**What you should do**
Go through the data below. List every line that holds the word "with".

**Data shown**
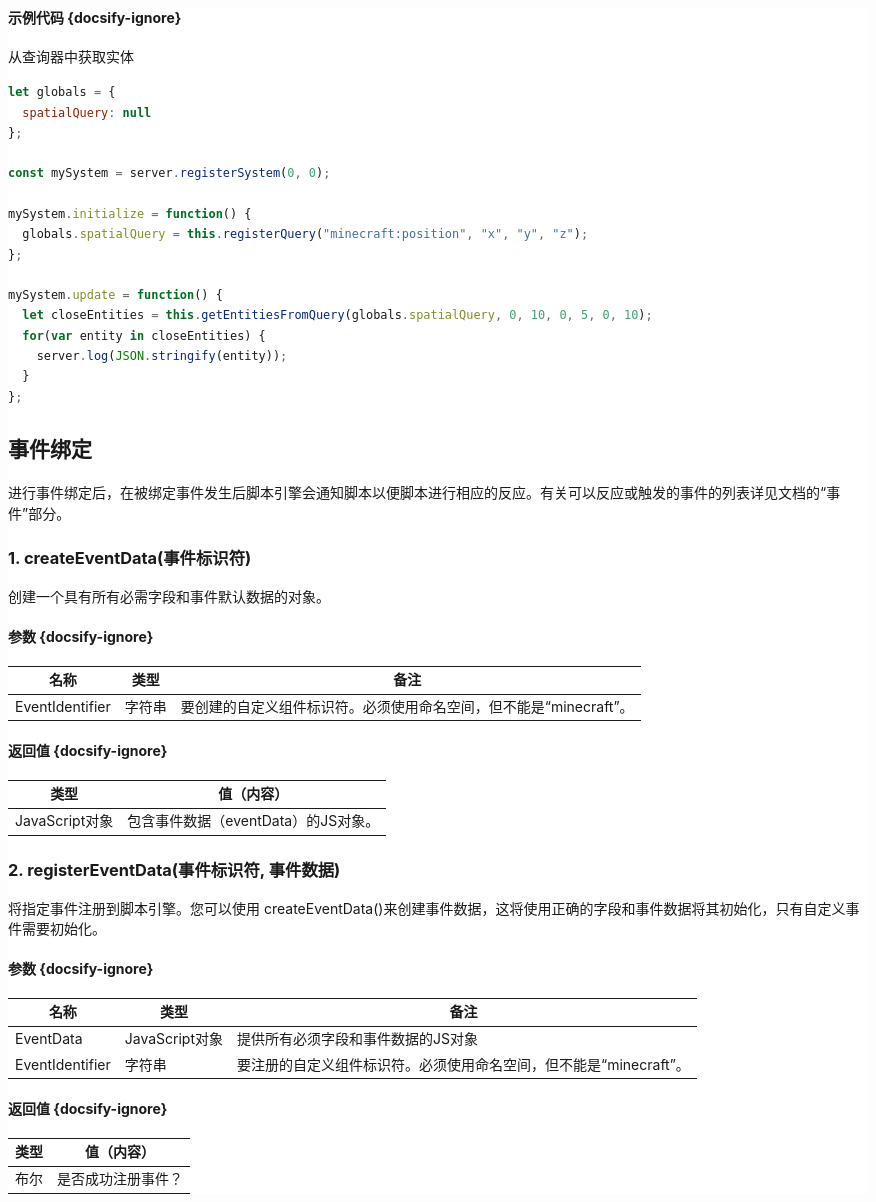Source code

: #### 示例代码 {docsify-ignore}
从查询器中获取实体
```javascript
let globals = {
  spatialQuery: null
};

const mySystem = server.registerSystem(0, 0);

mySystem.initialize = function() {
  globals.spatialQuery = this.registerQuery("minecraft:position", "x", "y", "z");
};

mySystem.update = function() {
  let closeEntities = this.getEntitiesFromQuery(globals.spatialQuery, 0, 10, 0, 5, 0, 10);
  for(var entity in closeEntities) {
    server.log(JSON.stringify(entity));
  }
};
```


## 事件绑定
进行事件绑定后，在被绑定事件发生后脚本引擎会通知脚本以便脚本进行相应的反应。有关可以反应或触发的事件的列表详见文档的“事件”部分。

### 1. createEventData(事件标识符)
创建一个具有所有必需字段和事件默认数据的对象。
#### 参数 {docsify-ignore}

名称 | 类型 | 备注
-|-|-
EventIdentifier | 字符串 | 要创建的自定义组件标识符。必须使用命名空间，但不能是“minecraft”。

#### 返回值 {docsify-ignore}

类型 | 值（内容）
-|-
JavaScript对象 | 包含事件数据（eventData）的JS对象。

### 2. registerEventData(事件标识符, 事件数据)
将指定事件注册到脚本引擎。您可以使用 createEventData()来创建事件数据，这将使用正确的字段和事件数据将其初始化，只有自定义事件需要初始化。

#### 参数 {docsify-ignore}

名称 | 类型 | 备注
-|-|-
EventData | JavaScript对象 | 提供所有必须字段和事件数据的JS对象
EventIdentifier | 字符串 | 要注册的自定义组件标识符。必须使用命名空间，但不能是“minecraft”。

#### 返回值 {docsify-ignore}

类型 | 值（内容）
-|-
布尔 | 是否成功注册事件？

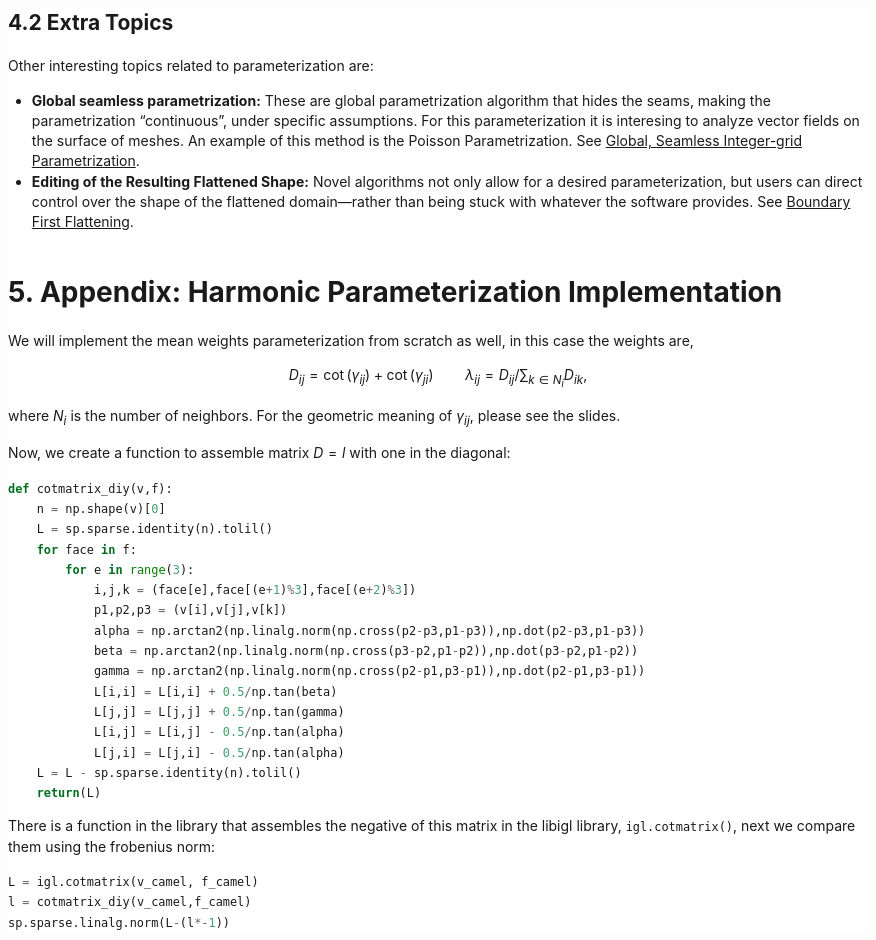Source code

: 


## <a id='extra'></a> 4.2 Extra Topics

Other interesting topics related to parameterization are:
- **Global seamless parametrization:** These are global parametrization algorithm that hides the seams, making the parametrization “continuous”, under specific assumptions. For this parameterization it is interesing to analyze vector fields on the surface of meshes. An example of this method is the Poisson Parametrization. See [Global, Seamless Integer-grid Parametrization](https://libigl.github.io/tutorial/#global-seamless-integer-grid-parametrization).
- **Editing of the Resulting Flattened Shape:** Novel algorithms not only allow for a desired parameterization, but users can direct control over the shape of the flattened domain—rather than being stuck with whatever the software provides. See [Boundary First Flattening](https://geometrycollective.github.io/boundary-first-flattening/).

# 5. <a id='appendix'></a>Appendix: Harmonic Parameterization Implementation 

We will implement the mean weights parameterization from scratch as well, in this case the weights are,

$$D_{ij}=\cot(\gamma_{ij}) + \cot(\gamma_{ji}) \qquad \lambda_{i j}=D_{i j} / \sum_{k \in N_{i}} D_{i k},$$

where $N_i$ is the number of neighbors. For the geometric meaning of $\gamma_{ij}$, please see the slides.

Now, we create a function to assemble matrix $D=l$ with one in the diagonal:


```python
def cotmatrix_diy(v,f):
    n = np.shape(v)[0]
    L = sp.sparse.identity(n).tolil()
    for face in f:
        for e in range(3):
            i,j,k = (face[e],face[(e+1)%3],face[(e+2)%3])
            p1,p2,p3 = (v[i],v[j],v[k])
            alpha = np.arctan2(np.linalg.norm(np.cross(p2-p3,p1-p3)),np.dot(p2-p3,p1-p3))
            beta = np.arctan2(np.linalg.norm(np.cross(p3-p2,p1-p2)),np.dot(p3-p2,p1-p2))
            gamma = np.arctan2(np.linalg.norm(np.cross(p2-p1,p3-p1)),np.dot(p2-p1,p3-p1))
            L[i,i] = L[i,i] + 0.5/np.tan(beta)
            L[j,j] = L[j,j] + 0.5/np.tan(gamma)
            L[i,j] = L[i,j] - 0.5/np.tan(alpha)
            L[j,i] = L[j,i] - 0.5/np.tan(alpha)
    L = L - sp.sparse.identity(n).tolil()
    return(L)
```

There is a function in the library that assembles the negative of this matrix in the libigl library, ```igl.cotmatrix()```, next we compare them using the frobenius norm:


```python
L = igl.cotmatrix(v_camel, f_camel)
l = cotmatrix_diy(v_camel,f_camel)
sp.sparse.linalg.norm(L-(l*-1))
```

**Answer section**
- **Editing of the Resulting Flattened Shape:** Novel algorithms not only allow for a desired parameterization, but users can direct control over the shape of the flattened domain—rather than being stuck with whatever the software provides. See [Boundary First Flattening](https://geometrycollective.github.io/boundary-first-flattening/).
Now, we create a function to assemble matrix $D=l$ with one in the diagonal:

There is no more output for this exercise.